Interact with table_importer by creating a TableImporter instance, and then calling methods on that instance.

importer = TableImporter::Source.new({options})

The options you pass in are:

  # The type of the spreadsheet/input you want to import
  :type => "google" # Google Drive spreadsheet
        => "csv" # CSV file
        => "xls" # Excel spreadsheet
        => "copy_and_paste" # Copy and pasted input
  
  # The content to input. Either a file, a string, or google oauth keys.
  :content => File.open("path/to/file") # for types csv, xls
           => "Name, Email, Phone Number
              Nick, nick@example.com, 6412345678" # For type copy_and_paste
           =>  "google_access_token, spreadsheet_id" # For type google
  
  # Whether the first row of input contains column headers
  :headers_present => true # First row of input is headers
                   => false # First row of input is not headers

  # Optionally you can provide mapping for the columns. (This can be incomplete).
  :user_headers => {
                      "email"=>"0", 
                      "organization"=>"4", 
                      "url"=>"9"
                   }
  # Used to separate columns.
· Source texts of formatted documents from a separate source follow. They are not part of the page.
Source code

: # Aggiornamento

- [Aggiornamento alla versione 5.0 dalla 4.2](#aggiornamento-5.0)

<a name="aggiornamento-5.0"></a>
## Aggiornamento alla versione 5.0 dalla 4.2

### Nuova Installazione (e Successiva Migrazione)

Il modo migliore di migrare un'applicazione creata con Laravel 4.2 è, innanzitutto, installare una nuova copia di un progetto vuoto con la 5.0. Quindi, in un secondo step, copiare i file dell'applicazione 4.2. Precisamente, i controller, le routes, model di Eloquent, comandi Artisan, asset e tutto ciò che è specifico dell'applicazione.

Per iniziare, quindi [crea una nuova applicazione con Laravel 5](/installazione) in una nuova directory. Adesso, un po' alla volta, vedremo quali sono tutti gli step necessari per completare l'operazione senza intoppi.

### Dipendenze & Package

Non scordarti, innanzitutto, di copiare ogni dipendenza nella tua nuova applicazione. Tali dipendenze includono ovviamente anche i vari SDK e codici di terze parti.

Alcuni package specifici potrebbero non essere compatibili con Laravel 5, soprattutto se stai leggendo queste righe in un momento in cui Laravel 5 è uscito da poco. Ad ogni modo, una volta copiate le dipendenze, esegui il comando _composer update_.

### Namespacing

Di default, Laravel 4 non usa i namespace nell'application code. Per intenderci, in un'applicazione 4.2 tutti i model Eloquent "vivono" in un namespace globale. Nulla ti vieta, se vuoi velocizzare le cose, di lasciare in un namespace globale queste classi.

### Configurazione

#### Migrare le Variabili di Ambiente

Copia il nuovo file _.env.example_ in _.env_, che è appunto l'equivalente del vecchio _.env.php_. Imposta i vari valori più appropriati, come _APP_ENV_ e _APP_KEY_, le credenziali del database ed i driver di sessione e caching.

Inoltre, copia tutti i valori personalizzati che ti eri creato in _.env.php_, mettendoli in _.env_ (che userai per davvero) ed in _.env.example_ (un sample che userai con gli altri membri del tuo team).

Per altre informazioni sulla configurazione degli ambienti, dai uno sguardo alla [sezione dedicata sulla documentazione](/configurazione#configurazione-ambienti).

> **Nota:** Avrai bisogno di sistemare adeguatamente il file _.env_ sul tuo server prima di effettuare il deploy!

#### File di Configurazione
Pass in 'nil' if using Google Spreadsheet, Excel or you don't know.
  :column_separator => :comma # ','
                    => :space # ' '
                    => :tab # '\t'
                    => :semicolon # ';'
                       
  # Used to separate rows. Pass in 'nil' if using Google Spreadsheet, Excel or you don't know.
  :record_separator => :newline_mac # '\n'
                    => :newline_windows # '\r\n'
                    => :old_newline_mac # '\r' (from OSX 9 days)
  
  # A hash of compulsory headers. At the moment only "email" is supported.
  :compulsory_headers => {
                            :email => true, false # Does each record require an email address to be valid?
                          }

  # Whether nil values that are a string (ie strings that equal "NULL", "null", "nil", or "undefined") should be replaced with actual nil values.
  :remove_nil_values => true
  :remove_nil_values => false
  

There are a few ways to interact with the table importer:

  options = { type: "csv",  }
  importer = TableImporter::Source.new(options)

  # get the type
  puts importer.get_type
    => "csv"
    
  # get the column separator
  puts importer.get_column_separator
    => "semicolon"
    
  # get the row separator
  puts importer.get_record_separator
    => "newline_mac"
    
  # Get the headers (either the first row if headers are provided, or else default headers
  puts importer.get_headers
   => "column_1, column_2, column_3"
  
  # Get the first 8 lines (useful for providing a matching option for the user to map their own headers, like Mailchimp's contact import.
  puts importer.get_preview_lines
    => [{:column_1 => "r1c1", :column_2 => "r1c2", :column_3 => "r1c3"}, {:column_1 => "r2c1", :column_2 => "r2c2", :column_3 => "r2c3"} etc]
  
  # Get input chunked in an input size (size defaults to 50)
  puts importer.get_chunks
    => All input chunked into 50 line blocks.
  
  puts importer.get_chunks(25)
    => All input chunked into 25 line blocks.
  
  # The format for the returned chunks is not a simple array of hashes, like get_preview_lines, as it also includes per-row errors
  puts importer.get_chunks(2)
    => [{:lines => [{:column_1 => "r1c1", :column_2 => "r1c2", :column_3 => "r1c3"}, {:column_1 => "r2c1", :column_2 => "r2c2", :column_3 => "r2c3"}], :errors => []}, {:lines => [{:column_1 => "r3c1", :column_2 => "r3c2", :column_3 => "r3c3"}, {:column_1 => "r4c1", :column_2 => "r4c2", :column_3 => "r4c3"}], :errors => []}]

  # The errors hash is for lines that don't contain the compulsory headers, are blank/empty, or the entire line contains no alphanumeric characters.

  # Gets lines of input returned in an array of hashes (doesn't work for CSV yet)
  # Pass in start and end points
  puts importer.get_lines(0, 1)
    => [{:column_1 => "r1c1", :column_2 => "r1c2", :column_3 => "r1c3"}]
  
  # Or let it default to getting all lines
  puts importer.get_lines
    => All of the lines
    
  puts importer.get_lines(5, 25) 
    => Line 5 up to line 25
    
  puts importer.get_lines(5, -1)
    => Line 5 to the end of the input.